--- Start Entries ---
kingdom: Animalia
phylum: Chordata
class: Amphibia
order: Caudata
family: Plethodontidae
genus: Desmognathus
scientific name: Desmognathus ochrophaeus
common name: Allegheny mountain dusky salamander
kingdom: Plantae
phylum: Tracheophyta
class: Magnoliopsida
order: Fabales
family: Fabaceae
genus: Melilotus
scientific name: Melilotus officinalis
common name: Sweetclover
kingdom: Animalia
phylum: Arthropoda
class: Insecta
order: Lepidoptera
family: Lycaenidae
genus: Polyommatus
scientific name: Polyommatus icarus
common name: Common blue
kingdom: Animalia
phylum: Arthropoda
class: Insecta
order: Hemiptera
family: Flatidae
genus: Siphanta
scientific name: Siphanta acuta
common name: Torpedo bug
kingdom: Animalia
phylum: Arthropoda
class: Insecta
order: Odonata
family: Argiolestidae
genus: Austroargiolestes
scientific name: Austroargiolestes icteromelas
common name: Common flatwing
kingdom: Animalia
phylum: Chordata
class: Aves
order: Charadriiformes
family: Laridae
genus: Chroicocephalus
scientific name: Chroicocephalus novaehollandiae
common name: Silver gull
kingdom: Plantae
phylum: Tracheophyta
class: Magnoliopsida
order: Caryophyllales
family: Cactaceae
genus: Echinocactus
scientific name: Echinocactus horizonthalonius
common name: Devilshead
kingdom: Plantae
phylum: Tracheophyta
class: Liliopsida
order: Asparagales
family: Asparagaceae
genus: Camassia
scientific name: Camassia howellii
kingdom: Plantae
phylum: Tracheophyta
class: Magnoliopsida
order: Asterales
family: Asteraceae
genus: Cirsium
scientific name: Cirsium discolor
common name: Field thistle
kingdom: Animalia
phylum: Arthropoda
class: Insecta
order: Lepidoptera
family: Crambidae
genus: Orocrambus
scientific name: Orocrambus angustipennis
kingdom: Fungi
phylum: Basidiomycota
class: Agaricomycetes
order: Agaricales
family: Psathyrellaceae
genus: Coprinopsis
--- End Entries ---
Aim: Turn every line of the listing above into a numbered list, skipping any blank lines.

The solution:
1. kingdom: Animalia
2. phylum: Chordata
3. class: Amphibia
4. order: Caudata
5. family: Plethodontidae
6. genus: Desmognathus
7. scientific name: Desmognathus ochrophaeus
8. common name: Allegheny mountain dusky salamander
9. kingdom: Plantae
10. phylum: Tracheophyta
11. class: Magnoliopsida
12. order: Fabales
13. family: Fabaceae
14. genus: Melilotus
15. scientific name: Melilotus officinalis
16. common name: Sweetclover
17. kingdom: Animalia
18. phylum: Arthropoda
19. class: Insecta
20. order: Lepidoptera
21. family: Lycaenidae
22. genus: Polyommatus
23. scientific name: Polyommatus icarus
24. common name: Common blue
25. kingdom: Animalia
26. phylum: Arthropoda
27. class: Insecta
28. order: Hemiptera
29. family: Flatidae
30. genus: Siphanta
31. scientific name: Siphanta acuta
32. common name: Torpedo bug
33. kingdom: Animalia
34. phylum: Arthropoda
35. class: Insecta
36. order: Odonata
37. family: Argiolestidae
38. genus: Austroargiolestes
39. scientific name: Austroargiolestes icteromelas
40. common name: Common flatwing
41. kingdom: Animalia
42. phylum: Chordata
43. class: Aves
44. order: Charadriiformes
45. family: Laridae
46. genus: Chroicocephalus
47. scientific name: Chroicocephalus novaehollandiae
48. common name: Silver gull
49. kingdom: Plantae
50. phylum: Tracheophyta
51. class: Magnoliopsida
52. order: Caryophyllales
53. family: Cactaceae
54. genus: Echinocactus
55. scientific name: Echinocactus horizonthalonius
56. common name: Devilshead
57. kingdom: Plantae
58. phylum: Tracheophyta
59. class: Liliopsida
60. order: Asparagales
61. family: Asparagaceae
62. genus: Camassia
63. scientific name: Camassia howellii
64. kingdom: Plantae
65. phylum: Tracheophyta
66. class: Magnoliopsida
67. order: Asterales
68. family: Asteraceae
69. genus: Cirsium
70. scientific name: Cirsium discolor
71. common name: Field thistle
72. kingdom: Animalia
73. phylum: Arthropoda
74. class: Insecta
75. order: Lepidoptera
76. family: Crambidae
77. genus: Orocrambus
78. scientific name: Orocrambus angustipennis
79. kingdom: Fungi
80. phylum: Basidiomycota
81. class: Agaricomycetes
82. order: Agaricales
83. family: Psathyrellaceae
84. genus: Coprinopsis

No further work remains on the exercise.